- _DIRECTIONS_
Copy out each line featuring the string "lines" from the entries beneath.

- _DATA SHOWN_
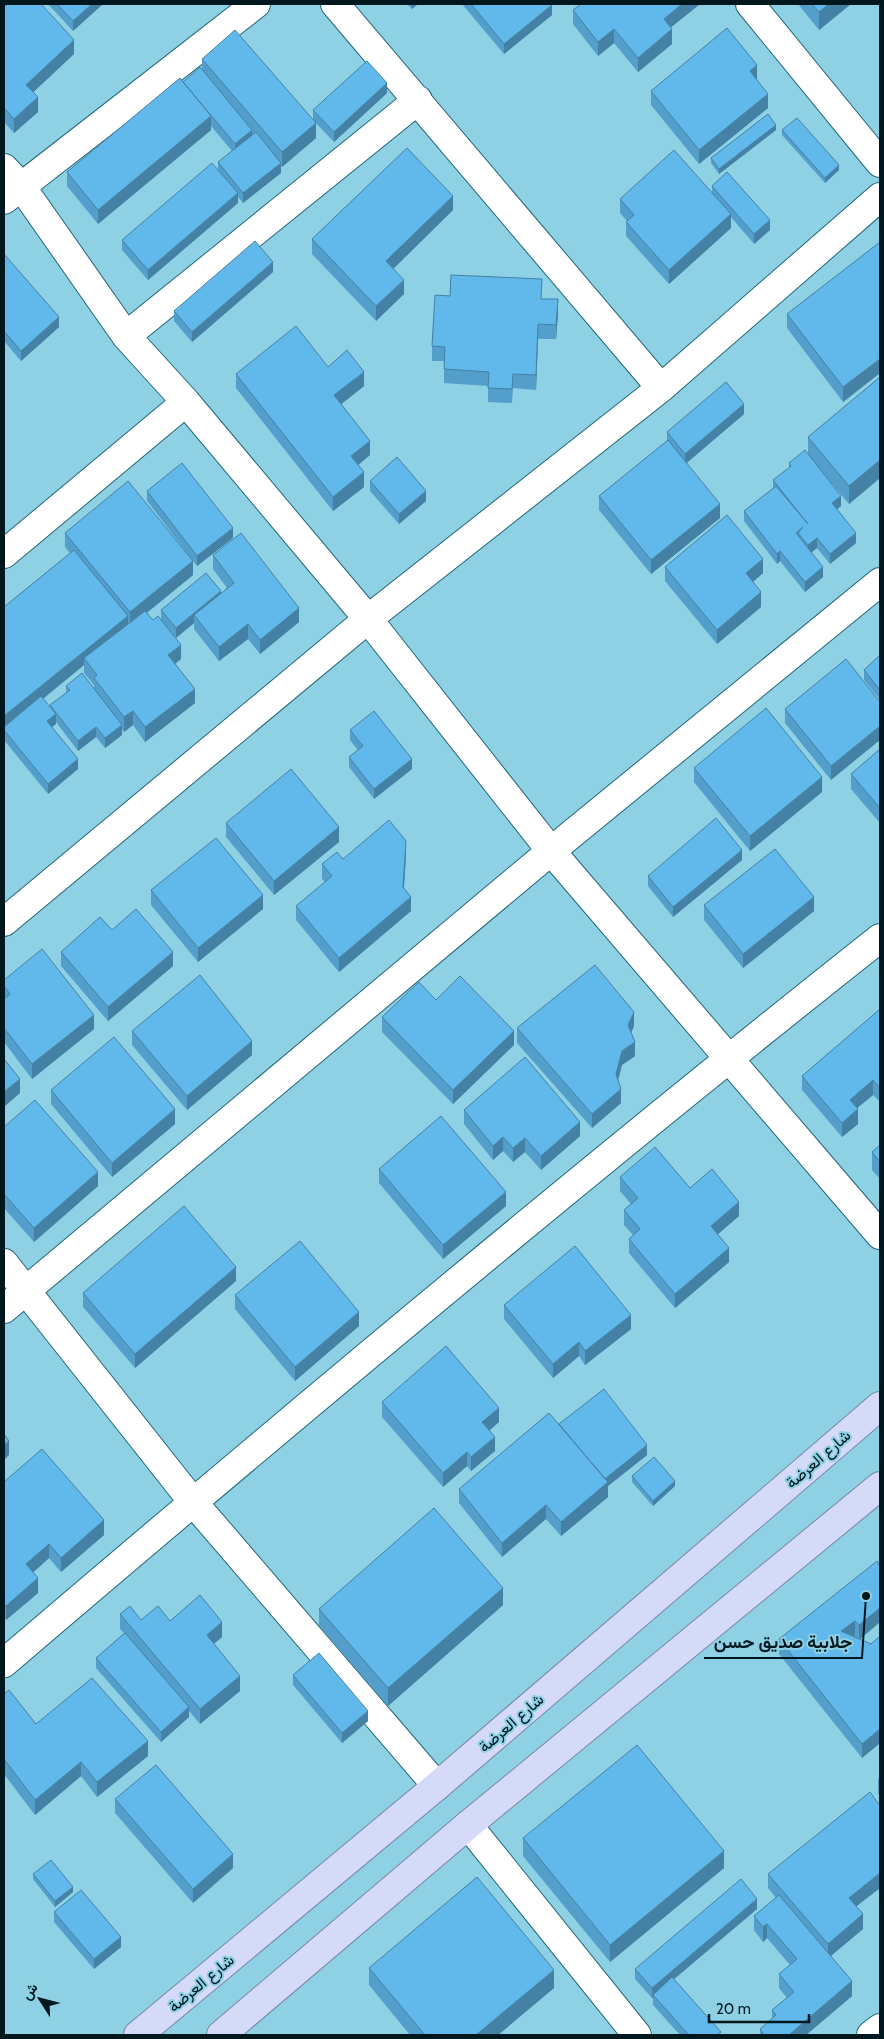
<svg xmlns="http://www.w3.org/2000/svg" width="884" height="2039" font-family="Cabin,Vazirmatn,sans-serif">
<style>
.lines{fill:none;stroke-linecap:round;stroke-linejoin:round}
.street-casing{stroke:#216777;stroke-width:30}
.primary-casing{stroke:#7886a9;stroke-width:30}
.street{stroke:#fff;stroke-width:28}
.primary{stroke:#d4daf8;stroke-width:28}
.wall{fill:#539eca;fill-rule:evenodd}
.shaded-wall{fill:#4481a4}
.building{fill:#61b8eb;stroke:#4481a4}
.labels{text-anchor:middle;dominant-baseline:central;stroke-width:4;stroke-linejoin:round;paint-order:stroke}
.street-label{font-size:16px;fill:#00171e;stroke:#8ed1e4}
.leader{fill:none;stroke:#00171e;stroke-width:2}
.callout-dot{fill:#00171e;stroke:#8ed1e4;stroke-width:2}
.callout-label{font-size:18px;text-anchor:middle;font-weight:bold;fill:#00171e;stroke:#8ed1e4;stroke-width:4;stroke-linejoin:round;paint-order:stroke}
</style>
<rect width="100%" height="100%" fill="#8ed1e4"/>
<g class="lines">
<g class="street-casing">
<path id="street" d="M335,4L661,388
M750,4L880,163
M4,168L21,186L126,336L186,402L368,619L551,851L880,1235
M4,200L256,4
M126,336L418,100
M4,554L186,402
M4,922L368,619L661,388L880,197
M4,1263L193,1502L437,1786
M4,1309L551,851L880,582
M4,1663C292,1417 583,1173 880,938
M468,1825L637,2035
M871,2035L880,2028"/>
</g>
<g class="primary-casing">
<path id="primary" d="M138,2035L437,1786L880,1406
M221,2035L468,1825L880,1486"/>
</g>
<use href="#street" class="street"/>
<use href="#primary" class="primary"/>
</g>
<path class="wall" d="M48,4H103L73,31Z
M407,4H418L412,9Z
M462,4H551L552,15L504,54Z
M581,4H700L671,27L672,44L638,72L614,43L598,56L573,24V10Z
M798,4H851L819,30Z
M4,7L74,54L33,92L38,112L14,133L4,122Z
M202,59L316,138L282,167L281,165V173L243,203L238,197V203L148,280L122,250V240L218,170V162L232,151L211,126V130L98,224L67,186V172L183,82L202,69Z
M757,79L756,80L768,108L699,164L651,105V91Z
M387,93L334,142L313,120V110Z
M776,130L719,174L711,163V158Z
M782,130L839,170L825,183L782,135Z
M712,186L770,230L754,244L731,217V228L669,284L626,236V222L627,221L620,213V199L712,193Z
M453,210L393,269L404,294L376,321L312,254V239Z
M880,242V373L843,402L787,328V314Z
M4,254L59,327L21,361L4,341Z
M273,272L192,342L174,321V311Z
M542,299L558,314L556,339H538L536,390L513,388L512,403L488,402V386L444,383V361H432V346Z
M328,367L364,386L341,404L370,455L358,465L364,487L333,511L236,388V374Z
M880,377V478L849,504L812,460L841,506L837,509L856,543L830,564L817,548L811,553L823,577L805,592L780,561L777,564L744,521V511L773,488V480L789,468V463L808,455V437Z
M744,414L687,463L720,518L651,574L599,510V496L667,441V432Z
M370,481L426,501L399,524L370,491Z
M147,491L233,538L197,566L147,501Z
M65,533L193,575L147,613L181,659L175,664L195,703L145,742L133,725L124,732L122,729V735L105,748L96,737L78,751L56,722V724L52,727L78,769L48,794L4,740V607L70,553L65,547ZM84,665V673L94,685V688L66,686V693L50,705V707L43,699Z
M213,555L299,622L260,654L248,639L219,661L194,629V623L176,638L161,620V610L221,594L227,588L213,569Z
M665,567L763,573L753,582L761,607L717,644L665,581Z
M880,655V700L864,680V670Z
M846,659L831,780L785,723V709Z
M350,730L412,769L374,799L349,767V757L358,750L350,740Z
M880,749V823L851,789V774Z
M694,768L822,792L750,851L694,782Z
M226,823L339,842L274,895L226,837Z
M406,855L404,888L411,911L339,972L296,920V906L325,882L322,879V864L343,859Z
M742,860L673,917L648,886V876Z
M151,890L263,909L198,962L151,905Z
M704,905L814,911L743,968L704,920Z
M112,930L173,966L108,1021L61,966V952Z
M4,980L94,1029L32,1079L4,1042Z
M436,1000L514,1045L453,1104L382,1032V1017Z
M880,1009V1111L879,1109V1101L873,1095L857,1108L858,1124L842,1137L802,1090V1076Z
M634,1026L631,1033L635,1056L622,1065L618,1080L621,1103L592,1128L517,1043V1028Z
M132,1031L252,1055L187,1110L132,1045Z
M51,1090L175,1124L112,1177L51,1104Z
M464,1110L580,1136L541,1170L525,1152L513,1162L503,1151L493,1160L464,1124Z
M4,1127L98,1186L34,1242L4,1208Z
M880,1145V1179L872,1170V1152Z
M379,1169L506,1206L443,1259L379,1183Z
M620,1177L690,1188L739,1216L718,1234L729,1262L675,1308L629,1253V1239L633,1235L624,1225V1210L631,1204L620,1191Z
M236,1281L135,1368L83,1307V1293Z
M235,1295L359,1326L295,1381L235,1309Z
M504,1305L631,1329L585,1365L579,1356L553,1378L504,1319Z
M382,1402L499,1422L489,1431L495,1451L471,1471L467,1466L443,1487L382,1417Z
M559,1424L647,1455L608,1486V1497L561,1536L546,1519L502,1557L459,1503V1489Z
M632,1476L675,1486L653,1506L632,1482Z
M4,1482L104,1535L61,1572L49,1558L33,1572L38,1593L6,1620L4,1617Z
M880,1566V1622L859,1639L871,1644L880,1636V1743L862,1758L779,1654V1639Z
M503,1605L388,1706L319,1626V1609Z
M120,1614L141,1620L170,1621L222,1637L214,1644L240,1691L200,1724L189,1711V1717L161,1742L96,1668V1658L124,1633L120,1629Z
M293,1675L368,1721L342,1743L293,1685Z
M4,1694L36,1724L148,1756L97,1797L81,1776L35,1815L4,1774Z
M880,1778V1796L878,1794V1779Z
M115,1799L233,1868L193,1903L115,1813Z
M523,1838L724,1868L610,1962L523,1856Z
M33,1874L73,1892L55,1907L33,1879Z
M768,1874L880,1888L856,1906L863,1929L831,1956L852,1996L806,2035H760V2029L772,2018V2010L787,1998L779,1988V1974L790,1965L767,1938L763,1942L754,1930V1916L776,1898L768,1888Z
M757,1909L674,1979L721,2035H680L653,2005V1998H652L635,1979V1969Z
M54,1912L121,1947L94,1969L54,1922Z
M369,1968L554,1988L498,2035H410L369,1985Z"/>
<path class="shaded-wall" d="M92,4H103L73,31V21Z
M412,4H418L412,9Z
M682,4H700L664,33V19Z
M829,4H851L819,30V12Z
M552,5V15L504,54V44Z
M614,29V43L598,56V42Z
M672,29V44L638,72V58Z
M74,40V54L26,99V85Z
M757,65V79L750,86V71Z
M387,83V93L334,142V132Z
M768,94V108L699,164V150Z
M38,97V112L14,133V119Z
M211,116V130L98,224V210Z
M316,123V138L282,167V152Z
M776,125V130L719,174V169Z
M252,130V140L235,154V144Z
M281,163V173L243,203V193Z
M839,165V170L825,183V178Z
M238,193V203L148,280V270Z
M453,196V210L386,276V261Z
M731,214V228L669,284V270Z
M770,220V230L754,244V234Z
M273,262V272L192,342V332Z
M404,280V294L376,321V306Z
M558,299V314L556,339V325Z
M59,317V327L21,361V351Z
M538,324V339L536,390V375Z
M880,359V373L843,402V387Z
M364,372V386L334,410V395Z
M744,404V414L685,464V454Z
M370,441V455L351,471V456Z
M880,460V478L849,504V486Z
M364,472V487L333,511V497Z
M426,491V501L399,524V514Z
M841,496V506L832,513V503Z
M720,504V518L651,574V560Z
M233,528V538L197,566V556Z
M856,533V543L830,564V554Z
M817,538V548L808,555V545Z
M780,551V561L777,564V554Z
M763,559V573L746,588V573Z
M193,561V575L130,626V612Z
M823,567V577L805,592V582Z
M221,591V601L194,615V623L176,638V628Z
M761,592V607L717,644V630Z
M299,608V622L260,654V640Z
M128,616V630L84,658V665L4,730V716Z
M248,624V639L219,661V647Z
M181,645V659L168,669V655Z
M195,689V703L145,742V727Z
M133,711V725L124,732V717Z
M56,714V724L47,731V721Z
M122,725V735L105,748V738Z
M880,726V740L831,780V766Z
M96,727V737L78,751V741Z
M78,759V769L48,794V784Z
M412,759V769L374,799V789Z
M822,777V792L750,851V836Z
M339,827V842L274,895V881Z
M406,841V855L403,901V887Z
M742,850V860L673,917V907Z
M263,895V909L198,962V948Z
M411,897V911L339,972V958Z
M814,897V911L743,968V954Z
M173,952V966L108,1021V1007Z
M634,1012V1026L628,1039V1025Z
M94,1015V1029L32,1079V1064Z
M514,1031V1045L453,1104V1090Z
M252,1041V1055L187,1110V1096Z
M635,1042V1056L622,1065L616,1088V1074L622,1051Z
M20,1079V1093L4,1107V1092Z
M873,1080V1095L850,1114V1100Z
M621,1089V1103L592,1128V1114Z
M175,1109V1124L112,1177V1163Z
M858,1109V1124L842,1137V1123Z
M580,1122V1136L541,1170V1156Z
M503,1137V1151L493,1160V1146Z
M525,1138V1152L513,1162V1148Z
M98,1172V1186L34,1242V1228Z
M506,1192V1206L443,1259V1245Z
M739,1202V1216L711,1240V1226Z
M729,1248V1262L675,1308V1294Z
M236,1267V1281L135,1368V1354Z
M359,1312V1326L295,1381V1367Z
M631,1315V1329L585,1365V1351Z
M579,1342V1356L553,1378V1364Z
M499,1408V1422L482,1437V1422Z
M495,1437V1451L471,1471V1457Z
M9,1441V1455L4,1460V1445Z
M647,1445V1455L608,1486V1497L561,1536V1522L603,1480Z
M467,1452V1466L443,1487V1473Z
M675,1481V1486L653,1506V1501Z
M546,1505V1519L502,1557V1543Z
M104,1520V1535L61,1572V1558Z
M49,1544V1558L26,1579V1564Z
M38,1578V1593L6,1620V1606Z
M503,1588V1605L388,1706V1688Z
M880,1608V1622L859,1640V1625Z
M855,1621V1635L841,1646V1631Z
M222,1622V1637L207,1649V1635Z
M240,1676V1691L200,1724V1709Z
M189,1707V1717L161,1742V1732Z
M368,1711V1721L342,1743V1733Z
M880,1729V1743L862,1758V1744Z
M148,1741V1756L97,1797V1782Z
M81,1762V1776L35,1815V1800Z
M724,1851V1868L610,1962V1945Z
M233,1854V1868L193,1903V1889Z
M880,1873V1888L849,1912V1898Z
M73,1887V1892L55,1907V1901Z
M757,1899V1909L654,1996L653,1995V1998H652V1988Z
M863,1914V1929L828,1958V1944Z
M767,1924V1938L763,1942V1927Z
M121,1937V1947L94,1969V1959Z
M554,1970V1988L498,2035H476Z
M852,1981V1996L806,2035H789Z"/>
<path class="building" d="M8,4H41L74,40L26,85L38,97L14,119L4,108V7Z
M57,4H92L73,21Z
M471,4H551L552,5L504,44Z
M581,4H682L664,19L672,29L638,58L614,29L598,42L573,10Z
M812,4H829L819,12Z
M727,28L757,65L750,71L768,94L699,150L651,91Z
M235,30L316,123L282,152L202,59Z
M367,61L387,83L334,132L313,110Z
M200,67L252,130L235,144L183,82Z
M180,78L211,116L98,210L67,172Z
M768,114L776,125L719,169L711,158Z
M797,118L839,165L825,178L782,130Z
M256,132L281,163L243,193L218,162Z
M407,148L453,196L386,261L404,280L376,306L312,239Z
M674,150L731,214L669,270L626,222L634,215L620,199Z
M212,163L238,193L148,270L122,240Z
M727,172L770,220L754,234L712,186Z
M255,241L273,262L192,332L174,311Z
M880,242V359L843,387L787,314Z
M4,254L59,317L21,351L4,331Z
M451,275L542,279L541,299H558L556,325L538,324L536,375L513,374L512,389L488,388L489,372L444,369L445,347L432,346L435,295L450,296Z
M296,326L328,367L347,350L364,372L334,395L370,441L351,456L364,472L333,497L236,374Z
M880,377V460L849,486L808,437Z
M726,382L744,404L685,454L667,432Z
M668,440L720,504L651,560L599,496Z
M805,450L841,496L832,503L856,533L830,554L817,538L808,545L798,533L803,527L796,533L823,567L805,582L780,551L777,554L744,511L776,486L808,524L773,480L791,466L789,463Z
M397,457L426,491L399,514L370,481Z
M182,463L233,528L197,556L147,491Z
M128,481L193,561L130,612L65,533Z
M727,515L763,559L746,573L761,592L717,630L665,567Z
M241,533L299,608L260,640L248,624L219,647L194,615L234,583L213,555Z
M74,550L128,616L4,716V607Z
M206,573L221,591L176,628L161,610Z
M145,611L153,620L158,616L181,645L168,655L195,689L145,727L133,711L124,717L94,678L97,675L84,658Z
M880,655V690L864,670Z
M846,659L880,702V726L831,766L785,709Z
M82,673L122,725L105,738L96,727L78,741L50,705L70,690L66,686Z
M41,696L56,714L47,721L78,759L48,784L4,730V727Z
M766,708L822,777L750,836L694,768Z
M374,711L412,759L374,789L349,757L363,746L350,730Z
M880,749V808L851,774Z
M291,769L339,827L274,881L226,823Z
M716,818L742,850L673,907L648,876Z
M389,820L406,841L403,887L411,897L339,958L296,906L332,876L322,864L337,852L343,859Z
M216,838L263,895L198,948L151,890Z
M775,849L814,897L743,954L704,905Z
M136,909L173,952L108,1007L61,952L100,917L112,930Z
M42,949L94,1015L32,1064L4,1028V999L10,994L4,986V980Z
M595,965L634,1012L628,1025L635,1042L622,1051L616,1074L621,1089L592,1114L517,1028Z
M200,975L252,1041L187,1096L132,1031Z
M460,976L514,1031L453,1090L382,1017L419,982L436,1000Z
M880,1009V1088L873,1080L850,1100L858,1109L842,1123L802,1076Z
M114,1037L175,1109L112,1163L51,1090Z
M525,1057L580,1122L541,1156L525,1138L513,1148L503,1137L493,1146L464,1110Z
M4,1059L20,1079L4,1092Z
M35,1100L98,1172L34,1228L4,1194V1127Z
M441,1116L506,1192L443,1245L379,1169Z
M880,1145V1162L872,1152Z
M655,1147L690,1188L712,1169L739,1202L711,1226L729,1248L675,1294L629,1239L640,1229L624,1210L638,1198L620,1177Z
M184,1206L236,1267L135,1354L83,1293Z
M300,1241L359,1312L295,1367L235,1295Z
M575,1246L631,1315L585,1351L579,1342L553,1364L504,1305Z
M446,1346L499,1408L482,1422L495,1437L471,1457L467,1452L443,1473L382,1402Z
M604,1389L647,1445L605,1479L559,1424Z
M549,1413L608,1482L561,1522L546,1505L502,1543L459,1489Z
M4,1434L9,1441L4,1445Z
M42,1449L104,1520L61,1558L49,1544L26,1564L38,1578L6,1606L4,1603V1482Z
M654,1457L675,1481L653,1501L632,1476Z
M434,1508L503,1588L388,1688L319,1609Z
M877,1561L880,1566V1608L859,1625L855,1621L841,1631L871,1644L880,1636V1729L862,1744L779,1639Z
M200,1595L222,1622L207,1635L240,1676L200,1709L120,1614L130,1606L141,1620L158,1606L170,1621Z
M125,1633L189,1707L161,1732L96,1658Z
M319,1653L368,1711L342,1733L293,1675Z
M92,1678L148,1741L97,1782L81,1762L35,1800L4,1759V1694L9,1690L36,1724Z
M637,1745L724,1851L610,1945L523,1838Z
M156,1765L233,1854L193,1889L115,1799Z
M870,1792L880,1806V1873L849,1898L863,1914L828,1944L768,1874Z
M51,1860L73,1887L55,1901L33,1874Z
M477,1877L554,1970L476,2035H425L369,1968Z
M741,1879L757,1899L652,1988L635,1969Z
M81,1890L121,1937L94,1959L54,1912Z
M779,1895L852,1981L789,2035H761L763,2033L760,2029L776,2015L772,2010L794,1992L779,1974L797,1959L767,1924L763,1927L754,1916Z
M672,1977L721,2032L717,2035H689L653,1995Z"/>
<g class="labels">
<g class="street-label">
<text transform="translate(818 1459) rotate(-41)">شارع العرضة</text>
<text transform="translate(511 1723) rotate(-41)">شارع العرضة</text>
<text transform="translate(201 1983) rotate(-40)">شارع العرضة</text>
</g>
</g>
<path class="leader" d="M866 1596L862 1658H704"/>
<circle class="callout-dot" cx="866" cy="1596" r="5"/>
<g class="callout-label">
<text x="783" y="1648">جلابية صديق حسن</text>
</g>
<rect width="884" height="2039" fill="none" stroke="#00171e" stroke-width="10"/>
<g transform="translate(40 1999) rotate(306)" stroke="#8ed1e4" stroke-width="4" paint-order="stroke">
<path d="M0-4L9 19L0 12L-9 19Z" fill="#00171e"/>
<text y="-8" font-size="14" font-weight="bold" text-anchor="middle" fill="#00171e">ش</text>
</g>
<path d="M709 2014v8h100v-8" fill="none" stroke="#00171e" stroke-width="2.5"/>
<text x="716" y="2014" font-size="15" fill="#00171e" stroke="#8ed1e4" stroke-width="4" paint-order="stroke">20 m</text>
</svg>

- _SOLUTION FOR THIS EXERCISE_
.lines{fill:none;stroke-linecap:round;stroke-linejoin:round}
<g class="lines">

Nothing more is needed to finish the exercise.